This week I decided to try my hand at revamping one of my favorite bread recipes. I have always loved oats whether its in oatmeal, the filler in meat loaves and meatballs, and in Oat Bread. I have not enjoyed oats as much as I used to as they are just too rough to pass through my abbreviated colon easily. My gastroenterologist had told me they were okay to eat but after I wound up in the hospital yet another time with a severe diverticulitis attack the dietician vehemently disagreed with him. I have experimented with oats since then in limited quantities in bread and as a filler in meat loaf but the results were never truly satisfactory.

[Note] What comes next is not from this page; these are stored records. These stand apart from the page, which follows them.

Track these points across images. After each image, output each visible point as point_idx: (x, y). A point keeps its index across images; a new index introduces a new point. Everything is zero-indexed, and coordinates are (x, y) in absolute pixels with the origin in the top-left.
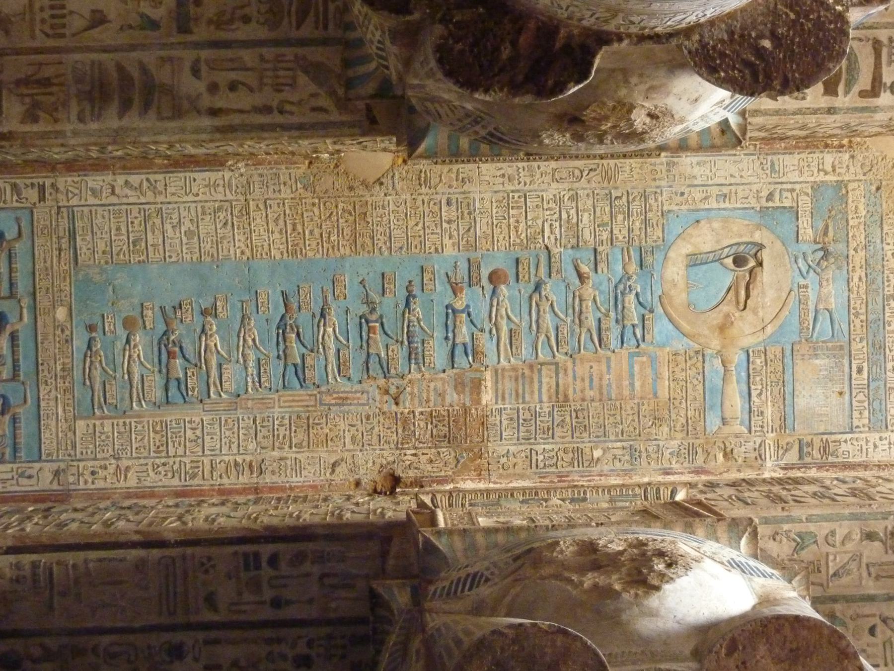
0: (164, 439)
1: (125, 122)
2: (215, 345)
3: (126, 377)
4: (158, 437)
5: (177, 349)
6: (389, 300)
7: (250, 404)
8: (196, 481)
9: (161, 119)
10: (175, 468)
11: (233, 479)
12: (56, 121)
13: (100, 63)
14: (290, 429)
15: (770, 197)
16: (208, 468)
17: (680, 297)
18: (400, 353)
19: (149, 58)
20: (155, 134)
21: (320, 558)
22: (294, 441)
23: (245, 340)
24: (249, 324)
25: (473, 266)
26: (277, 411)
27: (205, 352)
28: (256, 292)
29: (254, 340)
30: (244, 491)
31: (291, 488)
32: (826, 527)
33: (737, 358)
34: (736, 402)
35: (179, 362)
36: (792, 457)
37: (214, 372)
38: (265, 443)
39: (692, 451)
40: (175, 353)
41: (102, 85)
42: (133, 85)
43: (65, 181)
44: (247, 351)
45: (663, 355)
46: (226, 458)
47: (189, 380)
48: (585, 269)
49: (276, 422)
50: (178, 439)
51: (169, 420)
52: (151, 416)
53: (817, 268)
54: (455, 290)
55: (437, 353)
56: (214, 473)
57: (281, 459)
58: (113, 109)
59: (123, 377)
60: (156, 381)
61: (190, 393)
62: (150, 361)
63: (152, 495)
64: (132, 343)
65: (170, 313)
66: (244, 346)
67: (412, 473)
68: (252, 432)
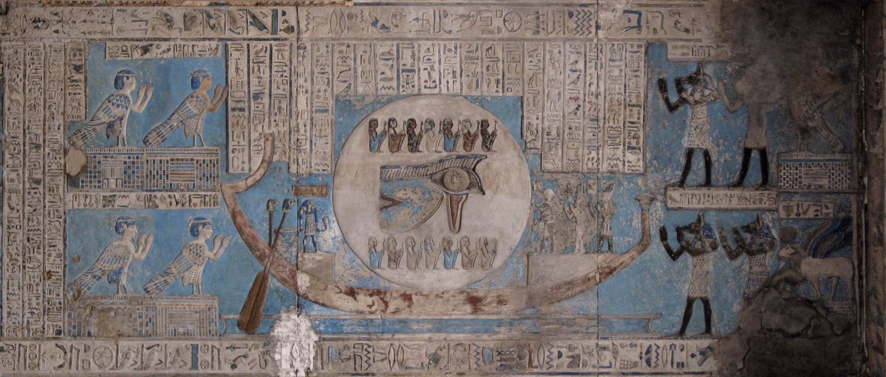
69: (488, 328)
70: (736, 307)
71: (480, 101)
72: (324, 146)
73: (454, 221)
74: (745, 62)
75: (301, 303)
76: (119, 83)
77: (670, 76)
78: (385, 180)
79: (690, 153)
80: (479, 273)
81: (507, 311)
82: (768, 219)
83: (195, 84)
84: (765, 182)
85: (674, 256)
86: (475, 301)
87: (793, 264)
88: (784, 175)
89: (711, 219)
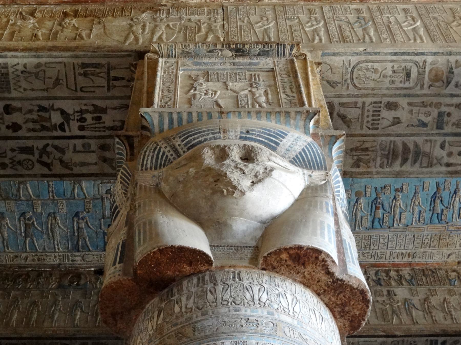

Then last week I decided to give baking a Honey Oat loaf another try with a new group of modifications to make the oats easier to digest. First I ground the oats to a fine powder. Then I used boiling water, as opposed to warm water, and waited for it to cool to the proper temperature before proceeding with the rest of the recipe. This resulted in a slurry which blended well with the flour and other ingredients. I used a generous amount of water to compensate for the amount absorbed by the ground oats. After proceeding with the recipe I thought about how much I miss adding sesame seeds, a taste I have always enjoyed, to my doughs. I compensated for this by adding a small amount of tahini to the dough as it was being kneaded so that it would work it ways throughout the dough.
The bread was baked and came out as a beautiful loaf! Lo and behold it also agreed well with my stomach and possessed a perfect hint of sesame flavor. Not only did I enjoy it fully but so did my daughter and then some of her friends who all gave it an enthusiastic thumbs up!